Familien sind das Fundament unserer Gesellschaft und damit unserer Demokratie. Fühlen sich Familien politisch schlecht vertreten, trifft das die Mitte der Gesellschaft. «Deshalb müssen wir immer wieder versuchen, gehört zu werden», ist Natascha Sagorski überzeugt. Natürlich gebe es familienpolitische Organisationen, die sich für einzelne familienpolitische Themen einsetzten, doch für eine bessere Wahrnehmung sei eine politische Mitmachkultur im Kleinen wichtig, die zusammen eine flächendeckende Wirkung ermögliche. Demokratie-Klassiker sind Wahlen: «Wir haben das Privileg der freien Wahl, das ist nicht selbstverständlich. Wahlen sind etwas Kostbares, dass wir bewahren, achten, schützen und feiern sollten.» Auch wenn Kinder selbst nicht wählen dürfen, können sie entsprechend eingebunden werden, beispielsweise mit folgenden Tipps und Vorschlägen von Natascha Sagorski:

  • Gemeinsam mit den Kindern aufbereitete Wahlberichterstattung anschauen, z.B. logo! (ZDFtivi).
  • Gemeinsam Bücher lesen, die Wahlen erklären.
  • Kinder mit an den Infostand nehmen und Fragen stellen lassen.
  • Wahl spielen: zu Hause geheime Wahlzettel ausfüllen, zum Beispiel auch bei Fragen wie: Wer darf heute das Ausflugsziel aussuchen?
  • Gemeinsam Wahlprogramme der Parteien in leichter Sprache lesen.
  • Einfach mal nachfragen: Was würdet ihr wählen, wenn ihr heute wählen dürftet? Welche Themen sind für euch am wichtigsten?
  • Hochrechnungen gemeinsam anschauen.
  • Mit Kindern über extreme Parteien sprechen.

Demokratie in der Familie leben

«Wenn wir als Eltern vorleben möchten, dass jede und jeder eine Stimme hat, Lösungen ausgehandelt und Kompromisse gefunden werden, dann sollten wir das auch bei innerfamiliären Entscheidungen berücksichtigen», rät Natascha Sagorski. Natürlich innerhalb eines gewissen Rahmens, denn Demokratie bedeute nicht, dass eine totale Mitbestimmung möglich sei.
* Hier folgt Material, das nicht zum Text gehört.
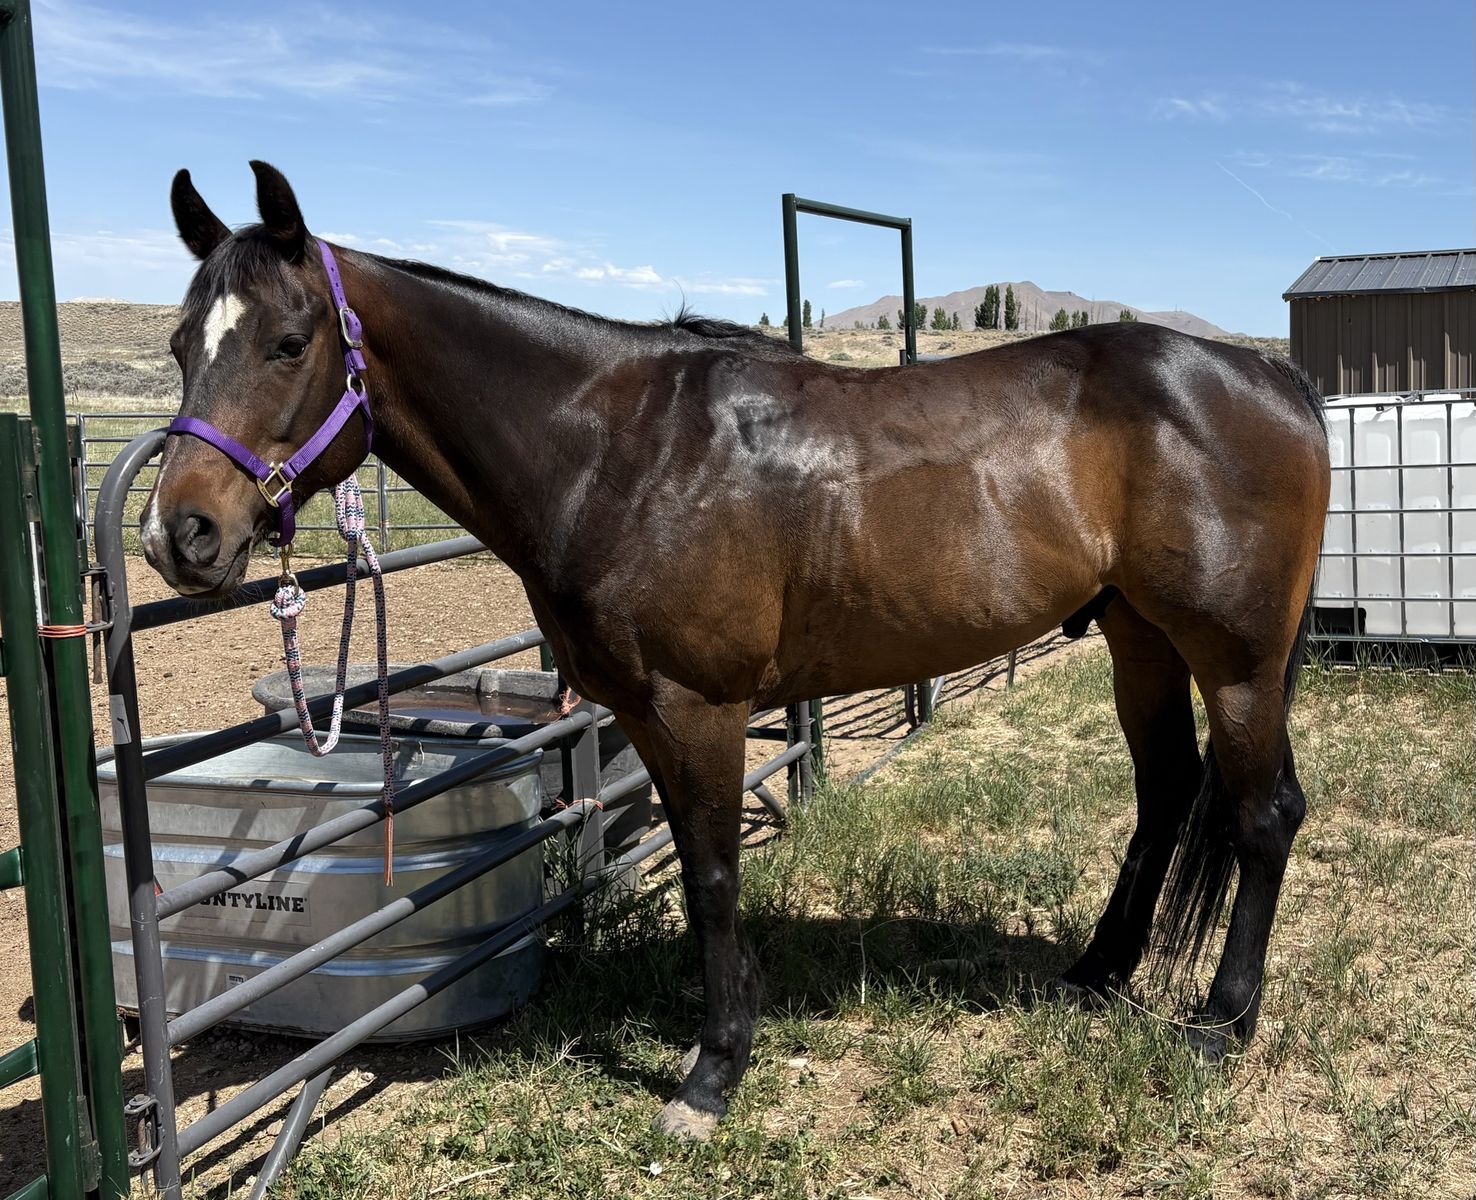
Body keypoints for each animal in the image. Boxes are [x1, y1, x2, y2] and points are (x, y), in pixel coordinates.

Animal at [143, 161, 1330, 1139]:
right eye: (182, 344)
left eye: (290, 341)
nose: (178, 535)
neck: (619, 449)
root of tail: (1275, 382)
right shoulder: (646, 715)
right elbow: (693, 860)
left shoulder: (699, 708)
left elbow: (712, 876)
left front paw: (712, 1075)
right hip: (1138, 636)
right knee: (1166, 793)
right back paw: (1097, 972)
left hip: (1235, 663)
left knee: (1264, 814)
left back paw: (1220, 1023)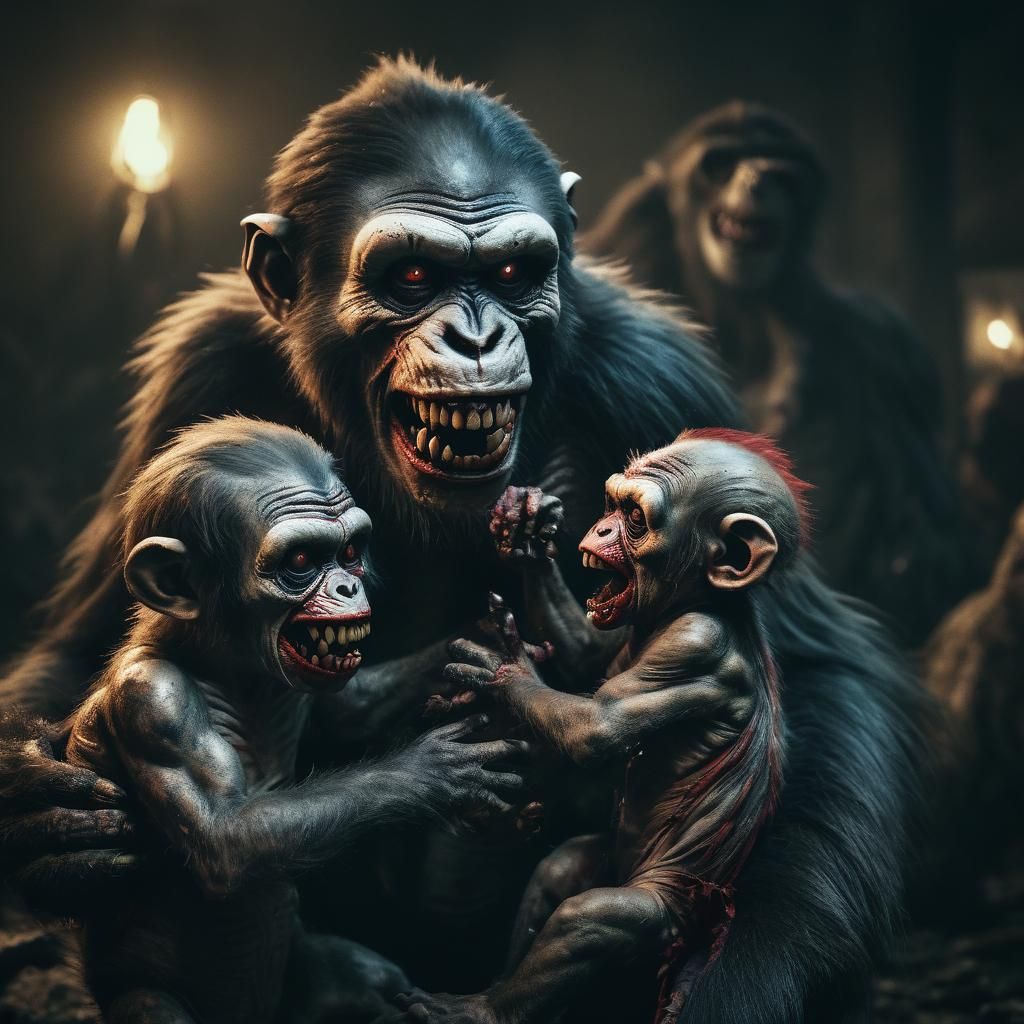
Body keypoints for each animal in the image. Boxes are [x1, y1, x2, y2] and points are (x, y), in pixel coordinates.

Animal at [63, 417, 528, 1024]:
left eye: (350, 550)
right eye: (302, 563)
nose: (349, 585)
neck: (224, 666)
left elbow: (350, 709)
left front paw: (485, 641)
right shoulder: (154, 704)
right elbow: (224, 837)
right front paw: (433, 771)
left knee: (372, 982)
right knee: (151, 1002)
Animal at [394, 428, 803, 1024]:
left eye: (635, 517)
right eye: (613, 504)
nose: (605, 527)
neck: (697, 602)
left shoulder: (693, 646)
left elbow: (598, 727)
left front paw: (506, 670)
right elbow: (588, 654)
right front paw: (526, 533)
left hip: (667, 923)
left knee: (592, 920)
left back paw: (480, 1009)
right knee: (561, 871)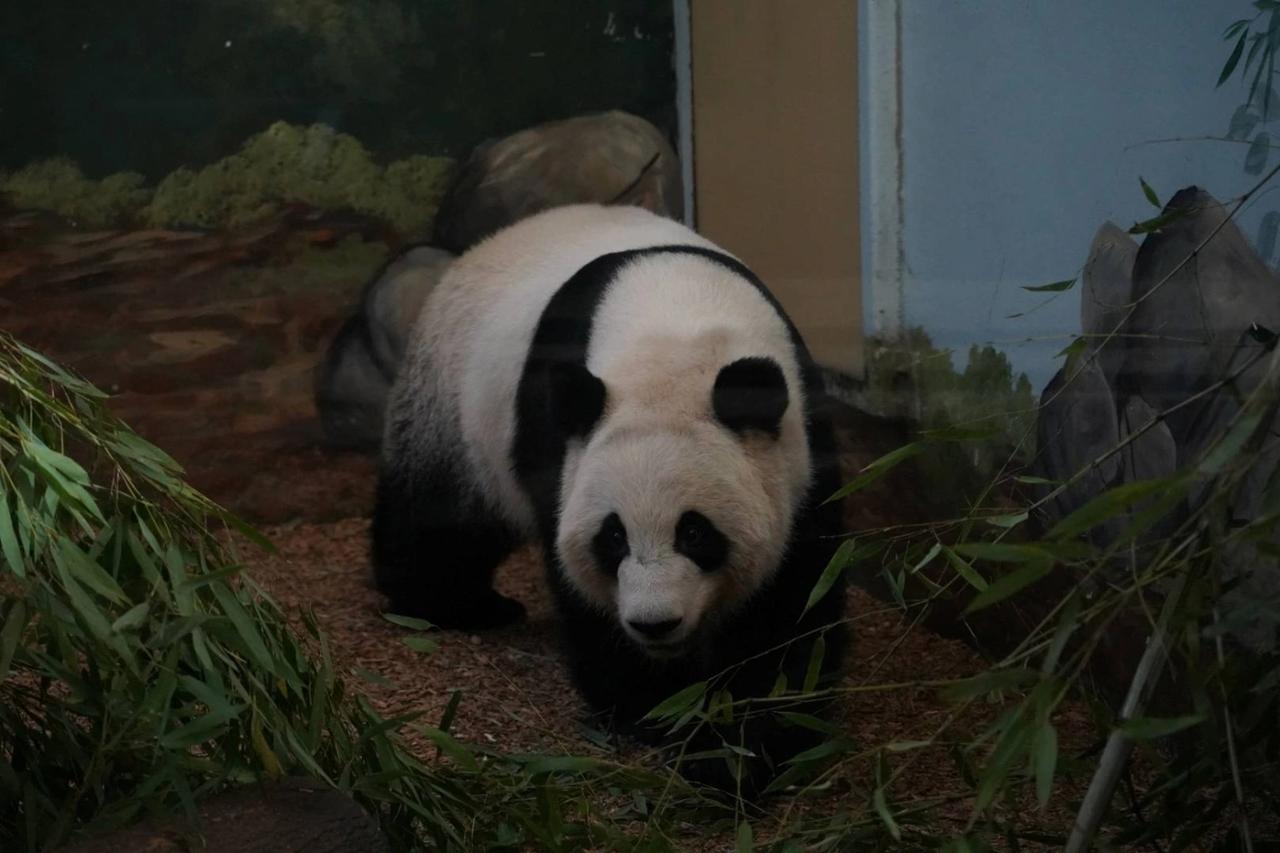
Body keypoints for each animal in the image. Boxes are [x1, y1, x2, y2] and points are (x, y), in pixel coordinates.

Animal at [372, 204, 847, 790]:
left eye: (695, 532)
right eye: (613, 536)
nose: (654, 624)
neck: (675, 331)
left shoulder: (798, 444)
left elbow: (791, 601)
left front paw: (743, 741)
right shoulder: (556, 439)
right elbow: (582, 591)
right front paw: (651, 707)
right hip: (451, 407)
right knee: (440, 523)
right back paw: (456, 605)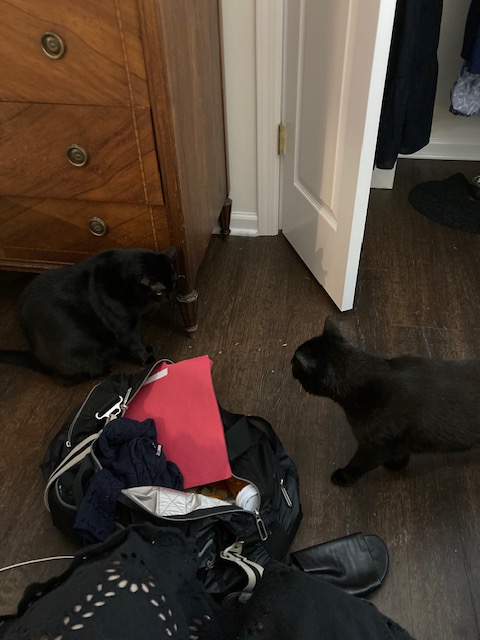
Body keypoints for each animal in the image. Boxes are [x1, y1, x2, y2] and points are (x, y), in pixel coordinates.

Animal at [0, 247, 178, 385]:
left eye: (174, 282)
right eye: (160, 291)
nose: (171, 295)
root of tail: (38, 359)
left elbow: (138, 339)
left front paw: (147, 349)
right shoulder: (123, 328)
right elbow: (134, 344)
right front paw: (149, 360)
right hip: (97, 351)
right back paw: (106, 371)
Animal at [292, 316, 480, 486]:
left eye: (295, 363)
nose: (290, 363)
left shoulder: (374, 446)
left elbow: (358, 464)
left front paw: (343, 476)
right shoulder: (396, 443)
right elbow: (401, 454)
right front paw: (395, 465)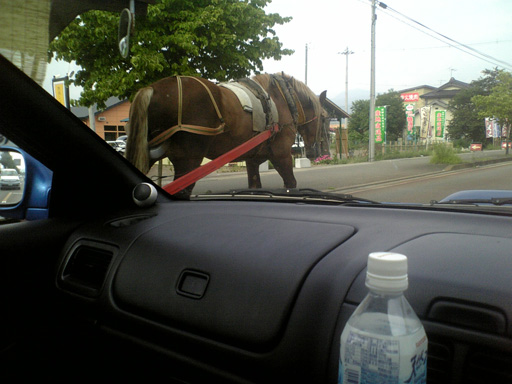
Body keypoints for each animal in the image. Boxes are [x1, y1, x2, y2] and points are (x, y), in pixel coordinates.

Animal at [126, 73, 330, 198]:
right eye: (324, 118)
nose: (317, 152)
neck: (282, 99)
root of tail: (152, 89)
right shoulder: (281, 155)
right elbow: (291, 183)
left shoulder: (252, 159)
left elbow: (254, 187)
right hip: (189, 160)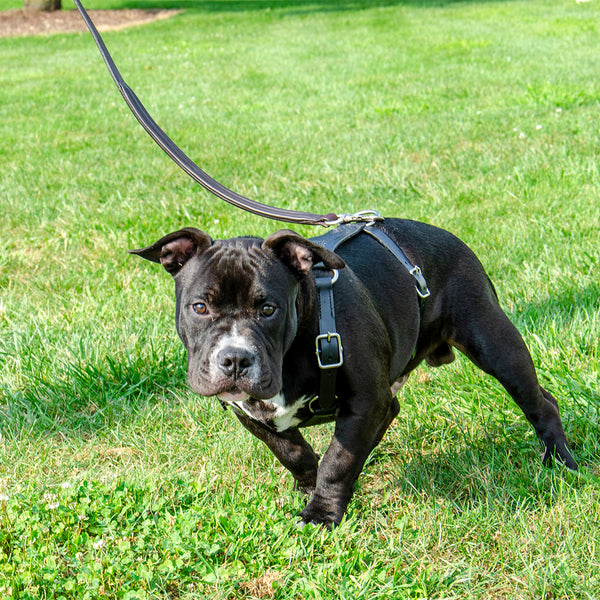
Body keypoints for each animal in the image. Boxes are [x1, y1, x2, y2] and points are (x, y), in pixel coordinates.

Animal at [131, 219, 576, 524]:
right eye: (199, 307)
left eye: (268, 309)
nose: (235, 359)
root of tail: (450, 237)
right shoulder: (252, 413)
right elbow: (293, 452)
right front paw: (309, 488)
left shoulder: (364, 401)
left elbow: (338, 459)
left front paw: (322, 513)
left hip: (495, 343)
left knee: (540, 402)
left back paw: (560, 459)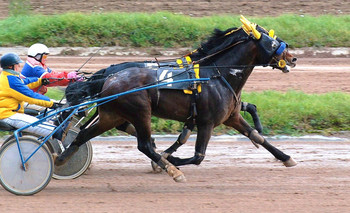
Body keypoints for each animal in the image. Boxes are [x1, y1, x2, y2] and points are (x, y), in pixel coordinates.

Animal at [57, 15, 298, 181]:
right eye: (273, 43)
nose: (292, 58)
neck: (217, 75)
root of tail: (110, 77)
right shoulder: (206, 122)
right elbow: (198, 156)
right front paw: (169, 159)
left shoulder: (231, 117)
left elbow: (257, 136)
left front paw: (286, 158)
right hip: (140, 111)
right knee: (143, 144)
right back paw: (171, 168)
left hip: (112, 114)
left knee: (84, 135)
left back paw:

Es gebe ja auch keine Volksabstimmungen darüber, dass alle Steuern abgeschafft werden müssen. Genauso heisse das nicht, dass Kinder Eltern in jeder Frage überstimmen dürfen sollten. Eine Möglichkeit, Kinder an demokratische Prozesse heranzuführen und familiäre Entscheidungen bewusst demokratisch zu treffen, sei der Familienrat. Dieser könne beispielsweise einmal pro Woche oder auch in einem anderen regelmässigen Rhythmus oder bei einem aktuellen Anlass abgehalten werden. Wichtig dabei sei, dass im Familienrat wirklich über etwas Relevantes entschieden werde. Weiter sei zu beachten, dass Beschlüsse nicht im Nachhinein einseitig wieder gekippt werden und dass jedes Mitglied die gleiche Stimme habe, unabhängig von Alter, Geschlecht und Stellung in der Familie. Ausserdem gelte es, Regeln festzulegen – z.B. reicht ein Mehrheitsbeschluss oder muss eine Entscheidung einstimmig getroffen werden? Gibt es ein Protokoll? Wer leitet die Sitzung – z.B. abwechslungsweise immer ein anderes Familienmitglied. Wie lange soll die Sitzung dauern und welche Themen werden behandelt? Wichtig dabei ist zu beachten, dass bei kleineren Kindern eine Ratssitzung nicht zu lange dauert – bei einem Thema können z.B. 15 Minuten bereits reichen. Und last, but not least: Der Familienrat sollte mit einem positiven Ritual verknüpft werden, sei es, dass eines der Mitglieder dafür extra einen Kuchen backt oder dass nach einem erfolgreichen Beschluss dieser gemeinsam gefeiert wird. Denn: Gemeinsam Familienrat abzuhalten, ist eine Leistung, die auch zusammen zelebriert werden darf.